While up a band (25-30mm), we have, from the left; two Torgano Indian boys (or, from the rest of the set; boys dressed as Indians), both missing their bows (very delicate), and a Comansi horse, although, with the flash, and saddle-spike, possibly a Sobre or similar knock-off? And a small handful of the Blue Box smallies, to the right.

Finishing off with three interesting pirates, or 'a potential pirate', in the case of the right-hand figure, another one new to me, also with elements of Supreme/SP Toys output, but is he a cowboy, a pirate or a civilian of some kind? Possibly, a rather ephemeral figure from one of the many 'big box' pirate ship play-sets, over the years? Or, does he belong with the glossier, obvious cowboy (or detective?!) figure at the start of this post - I don't think so, but you have to look at every angle?

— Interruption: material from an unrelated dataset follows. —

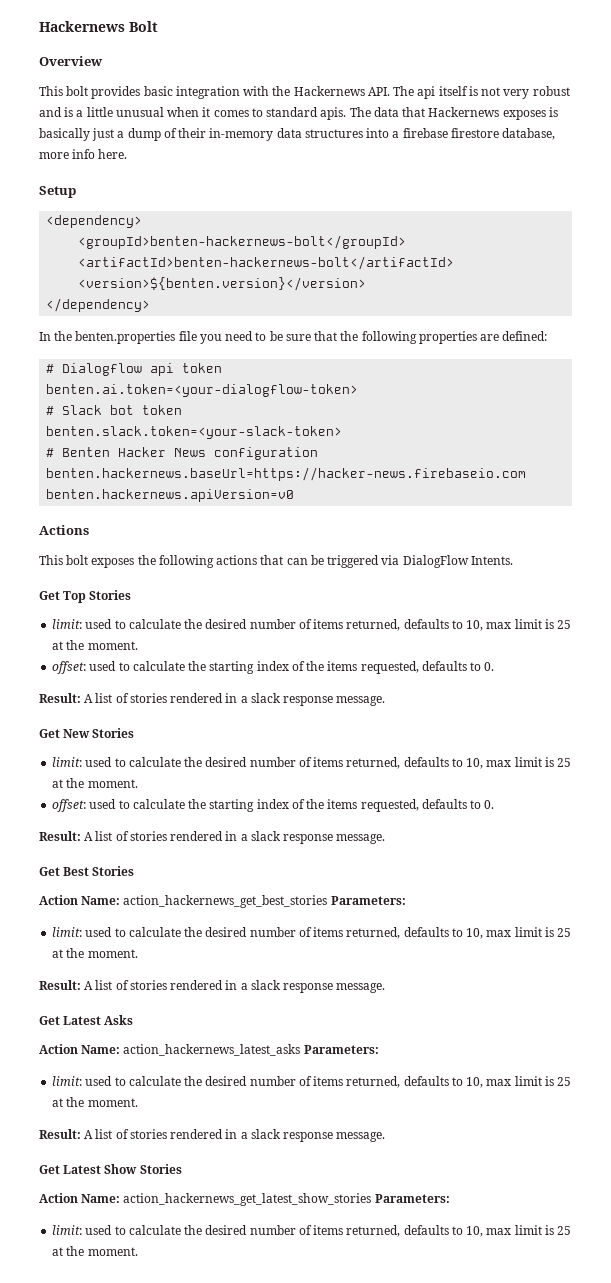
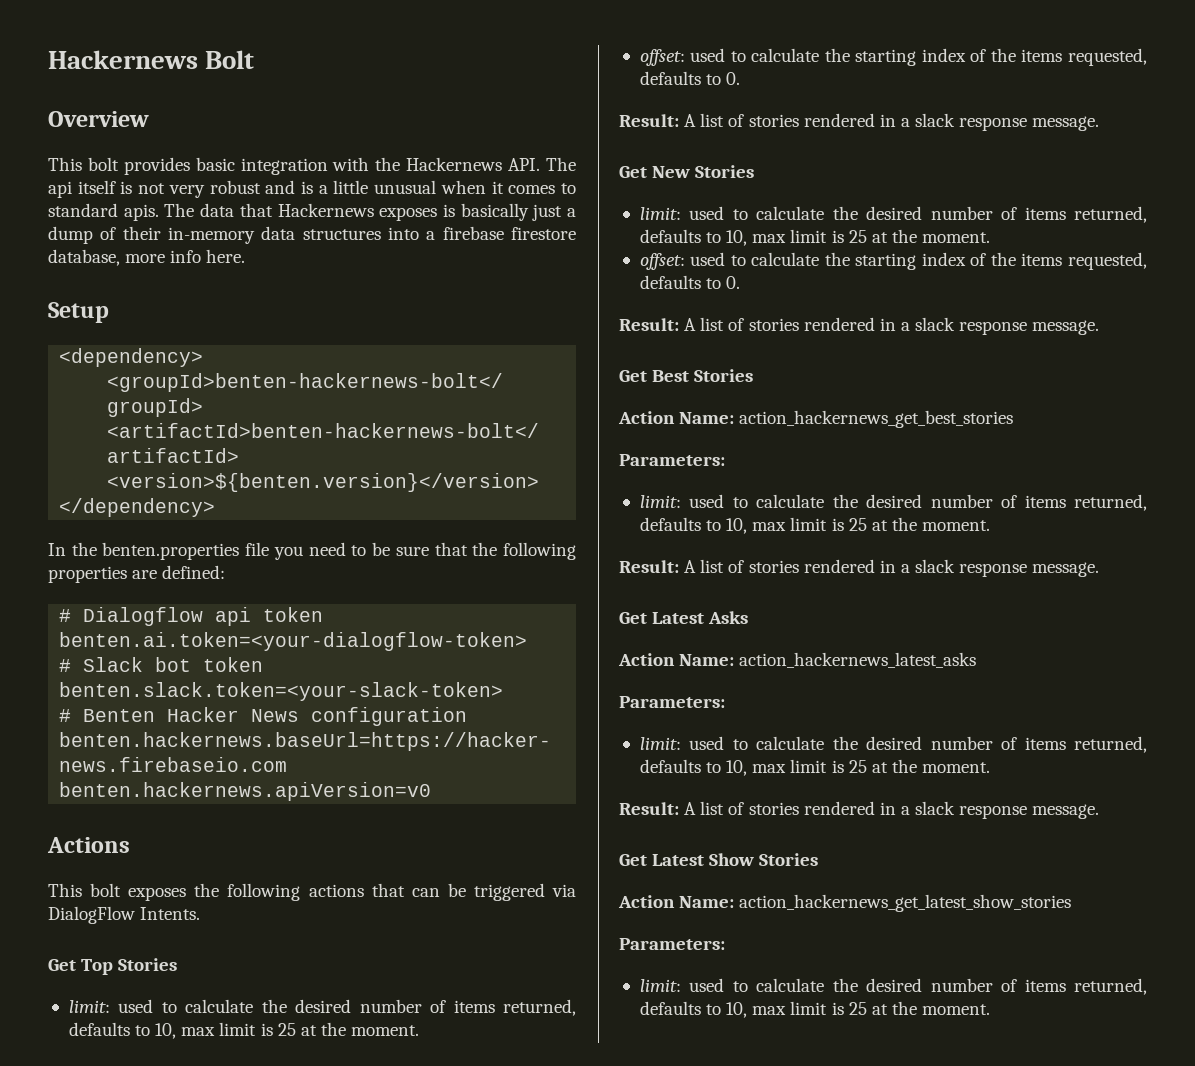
(328, 901) none -> (1014, 419) //
(301, 1050) none -> (977, 660) //
(372, 1199) none -> (1072, 903) //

Simply marked 'CHINA'.
 
On the left is a new-to-me, off-white, colour variant of the Thomas/Poplar pirates, we only looked at the other day, on the last Interrr'nationaaal Taark Like a Poirut Daye event, while in the middle is another of the revelations of Chris's box . . . 
 
. . . a marked Papo pirate, from the 1990's, who has nothing in common with the current range, which has been in the catalogue for years now, but that clearly provided the donor-sculpt for the smaller, Supreme pirate with similar blunderbuss?
 
Now, Papo themselves only claim to be 'nearly' 30 years old, so this (1999 CHINA) must be one of the earlier products in their range, and - I've just spent some time trying to Google them and only found the current set - so, I guess, A) they were a short-lived line, making this uncommon, or uncommon outside France (?) and B) the rest of the Papo set must be the other donors for the Supreme set?
 
And while I'm sure some people knew all or part of the above, nobody seems to have Blogged it, there's nothing on the Forums (or Papo's website), and nobody has pointed it out/corrected me, on all the occasions I've Blogged the Supreme set, which is now neither as old, nor as cool as I thought it was! Now I know, it's gotta'be about finding the others, and did Papo originally do the six SP Toys skeleton 'enemy' too?
 
And, all this is not to say I shouldn't have known, I have the early Papo catalogues somewhere, mostly donated by Peter Evans or another friend of the Blog (have they been in a show-report in PW magazine?), and, I guess, the set must be in some of them? But many thanks to Chris for sending it, and everything else above.